In a statement to Wakadaily, as leader of ‘Nguvu Change,’ she emphasized the significance of considering the social and mental health aspects of SCD, which significantly impact the well-being and quality of life of those affected.

The World Health Organization recognizes SCD as a prevalent genetic disease in many African countries, with Nigeria having a prevalence rate of 20% to 30% of the global burden, as per WHO data quoted by Onor-Obassi.

The health advocate highlighted findings indicating that annually, approximately 100,000 to 150,000 children are born with sickle cell disease in Nigeria.This accounts for 5% of child mortality rates under five years old and 20% of neonatal mortality in the country.

She emphasized that misconceptions and myths about SCD, influenced by religious and cultural beliefs, exacerbate the social challenges faced by individuals with the condition. The advocate also stated that the stigma associated with SCD presents in various forms, ranging from exclusion in educational settings to discrimination in healthcare environments.

Furthermore, the lawyer expressed concern that children living with SCD often experience bullying and social isolation, resulting in diminished self-esteem and withdrawal from social interactions.

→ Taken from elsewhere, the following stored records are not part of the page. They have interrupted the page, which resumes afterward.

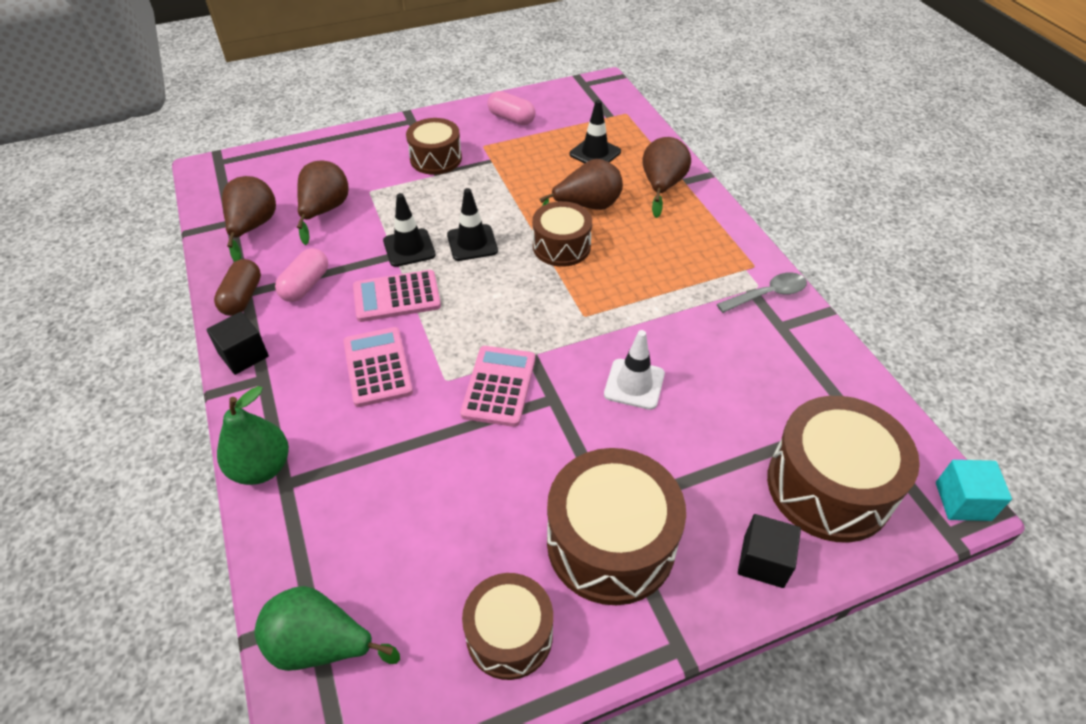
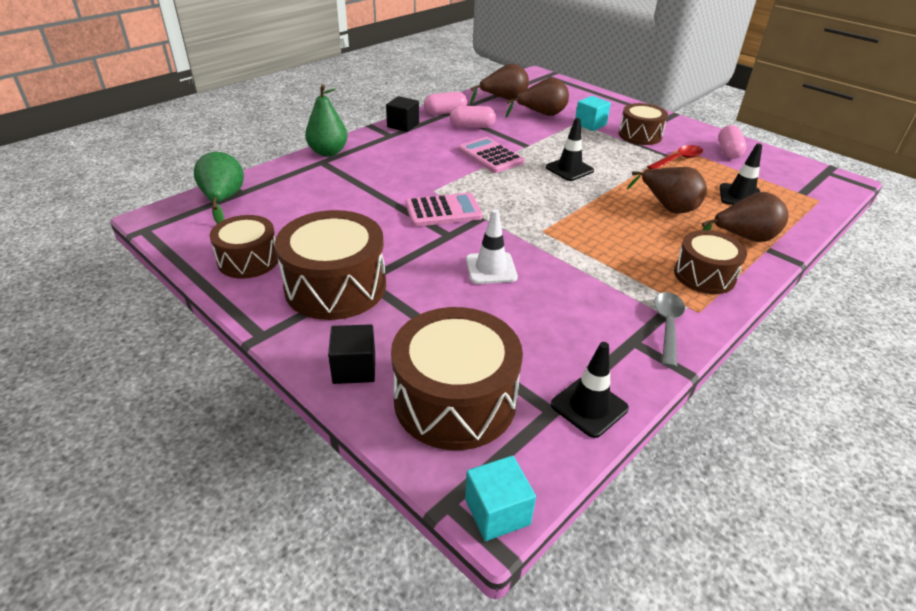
camera: 65 degrees right, 10 degrees down
brown capsule [214,259,261,316] -> pink capsule [424,92,467,115]
pink calculator [343,327,413,407] -> none
black traffic cone [383,193,436,267] -> black traffic cone moved to [551,342,629,438]
brown drum [532,201,592,267] -> brown drum moved to [674,230,747,294]
grey spoon [717,272,807,313] -> grey spoon turned 120 degrees counterclockwise [654,292,685,368]
none -> turquoise cube [575,96,611,131]
none -> red spoon [647,145,703,169]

“SCD disrupts daily life, breeds isolation and inspires fear. It doesn’t help either that in 2024, there remain several myths and misconceptions about SCD. The belief that SCD is contagious, that individuals with SCD don’t live past a certain age and are responsible for their health problems, which is largely sponsored by our religious and/or cultural belief systems and our ignorance is a social problem for individuals living with SCD.

“Nigerian society has a general negative perception and disposition about this disorder, and this usually results in discrimination and social exclusion. This stigma can prevent individuals from seeking the support they need, whether from friends, colleagues, or even healthcare professionals.

“Children with SCD are bullied and excluded at school, resulting in low self-esteem and social withdrawal. They experience issues like being teased for the discolouration of their eyes (jaundice), or being excluded from school trips, sporting and social events.

“Teenagers and young adults may struggle to build and sustain relationships on the grounds of their health and a fear of being viewed as weak or unreliable. The necessity for frequent medical treatment can also cause financial challenges, putting further burden on families and limiting social prospects.

“Even at our healthcare facilities during emergencies, persons living with SCD still face stigmatisation from healthcare providers believing them to be drug seeking,” she lamented.

Onor-Obassi advocated for enhanced support systems and awareness campaigns to provide comprehensive care for individuals with sickle cell disease. She emphasized the need for regular mental health check-ups to be integrated into standard care protocols, acknowledging the importance of addressing the psychological aspects of the condition.

Additionally, she stressed the value of assembling multidisciplinary teams consisting of hematologists, mental health professionals, psychologists, and psychiatrists to provide holistic support and care.

She further said, “SCD can be managed medically with prescribed routine medicines, regular hospital checks, and maintaining hydration. But it’s essential to also address the psychological and mental health aspects of the condition.

“Training healthcare professionals to understand the psychosocial aspects of SCD will improve the patient-provider relationship.

“Additionally, advocacy initiatives, including national campaigns and educational programs, are crucial for dispelling misconceptions about SCD and reducing stigma.”

The health advocate urged for informed policy-making and sufficient funding to support research, treatment, and support programs for individuals affected by Sickle Cell Disease (SCD), aiming to address the community’s specific needs and improve their overall well-being.

“In conclusion, living with SCD impacts more than physical health; it affects mental health and social well-being, necessitating comprehensive medical, psychological, and social support to improve the quality of life and foster a more inclusive and supportive environment for individuals living with SCD,” she highlighted.